His point is that you can see the building on the street, and you can even take a photo of it for your album, But it can’t be shown in Google Street View. Germany, he says, “has stolen from the public.”
This is an issue of publicness. These are public visions now obscured. This is why I am writing a book about protecting the public, from assaults such as this. I can’t write it fast enough.
Needless to say, this got a lot of discussion going – a lot of it very intelligent and nuanced, about the difference between private and public ownership of information, about availability of information and ease of use and access, and the looming issues of public and private privacy.
A couple of days ago Ron Rosenbaum jumped into the fray with a scathing criticism of Jeff’s argument; while I don’t want to get into the middle of that catfight (and in any case, it looks like there’s a growing cottage industry in that business, including this earlier attack), he makes an interesting point about the principles behind a product like Street View.
In the case of Germany, a global corporation is—or was, before the opt-out was allowed—trying to monetize an individual’s privacy, a monetization that is worth more if the company can claim absolute total, or totalitarian completeness.
I’m not sure it’s all that sinister – but it’s certainly true that “completeness” adds a great deal of value to any database. In fact, I could make the case that it’s fairly basic to creating any real value: Google Maps wouldn’t be worth much if you couldn’t be sure the maps were reasonably complete. True, there are countries it doesn’t cover – but you know which ones, so those are universes that aren’t included in the “completeness” you expect. What you do expect is not to come across streets that Google omitted to include because of some random glitch.
And so it is for any newsroom database project – better to be smaller, and more complete, than larger and with unpredictable gaps in it. In other words, if you have one government department’s budget in detail, and with no omissions, it’s much better to build something based on that, than trying to reach for the entire government budget and not be sure what is and isn’t in it. At least if you’re trying to charge for it.
Similarly, databases are only good as long as the information in them is up-to-date. Otherwise, it’s functionally incomplete, with the equivalent of random gaps in it. Or like a Google Map that hasn’t been refreshed after major road works.
So this may seem self-evident, but it bears repeating. Especially since it’s hard work to maintain databases over time, and even more so after prize season is over. Unless newsrooms get drafted in to keep inputting information – even if it’s just a couple of minutes a day – it’s hard for any dedicated research or projects team to keep it going for any length of time.

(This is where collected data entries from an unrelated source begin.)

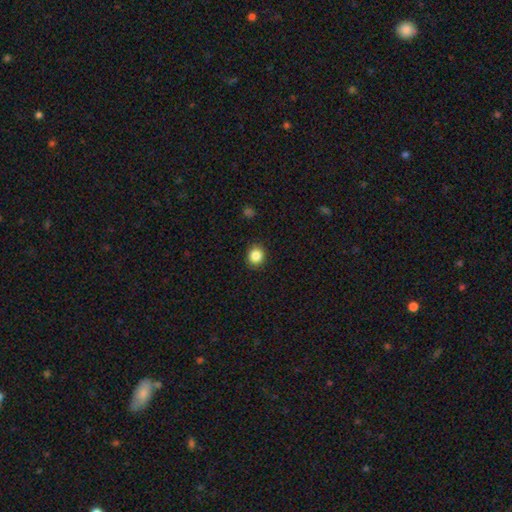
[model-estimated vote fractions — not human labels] smooth-or-featured: smooth: 86% | star or artifact: 10% | featured or disk: 4%
  how-rounded: round: 78% | in between: 21% | cigar-shaped: 1%
  merging: none: 89% | minor disturbance: 7% | major disturbance: 2% | merger: 1%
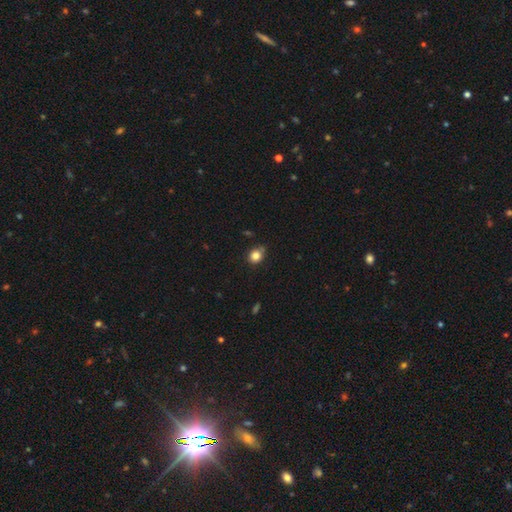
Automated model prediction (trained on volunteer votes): A smooth galaxy with no disk features (82%) that is round (70%). Merging: none (70%).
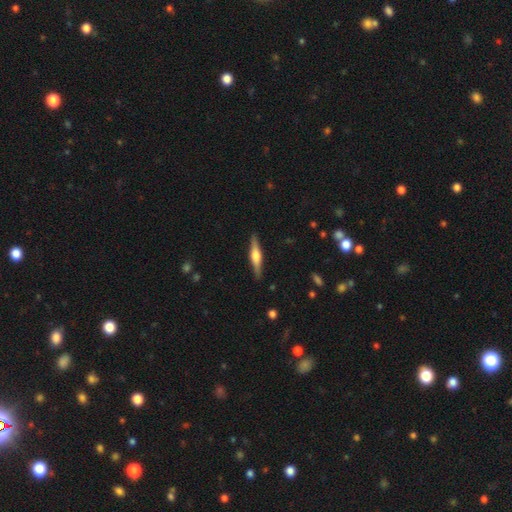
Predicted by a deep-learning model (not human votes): Smooth or featured? Predicted: featured or disk (p=0.69). Edge-on disk? Predicted: yes (p=0.98). Edge-on bulge? Predicted: rounded (p=0.88). Merging? Predicted: none (p=0.90).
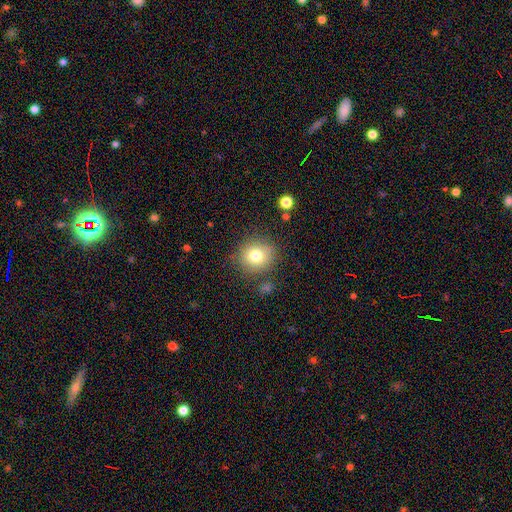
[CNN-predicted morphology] The model was most divided on "smooth or featured": smooth: 77%, star or artifact: 12%, featured or disk: 11%. More confident: how rounded — round (87%); merging — none (82%).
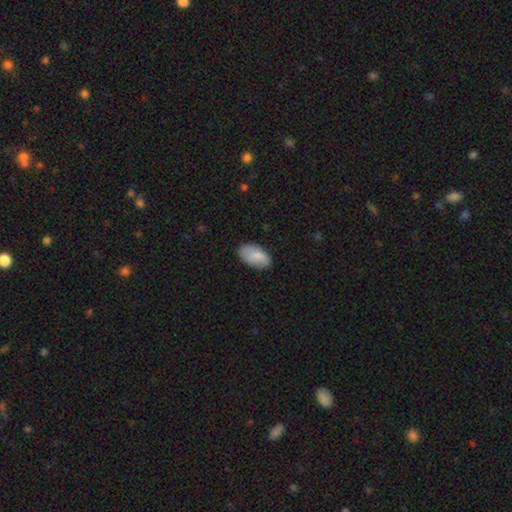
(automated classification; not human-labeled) The model was most divided on "merging": none: 80%, minor disturbance: 16%, major disturbance: 3%, merger: 1%. More confident: how rounded — in between (95%); smooth or featured — smooth (83%).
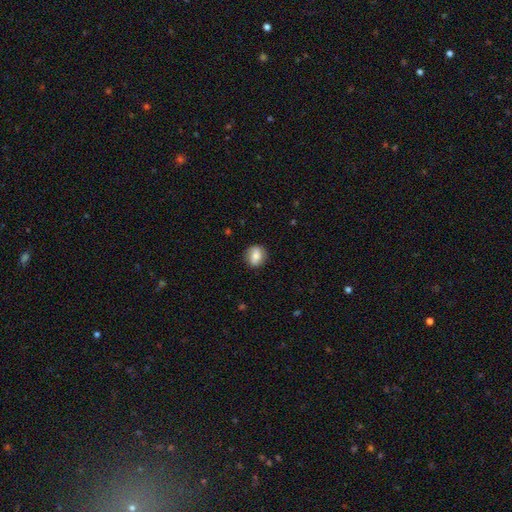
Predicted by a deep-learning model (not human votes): Smooth or featured?
  - smooth: 73% *
  - featured or disk: 19%
  - star or artifact: 8%
How rounded?
  - round: 67% *
  - in between: 32%
  - cigar-shaped: 1%
Merging?
  - none: 84% *
  - minor disturbance: 12%
  - major disturbance: 3%
  - merger: 1%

True, you can build databases that just scrape or pull information from other, public sources. But there’s limited monetary value in that in the long run; you can’t build a competitive advantage off what someone else can do just as easily. I believe you need your own “secret sauce” to give products that edge, and usually that means some human involvement (although, presumably, it could also be some proprietary algorithm. )
Which is another way of saying – figuring out, in advance, how to keep a database going is probably as important as building it in the first place. And that means figuring out how to define the universe it covers so that the database is complete, and can stay that way.
Otherwise it may be a fine database or site to explore – and possibly even yield great stories – but it wouldn’t be something you want to depend on to navigate from one part of town to the other, and that’s critical if you want to charge people real money for it.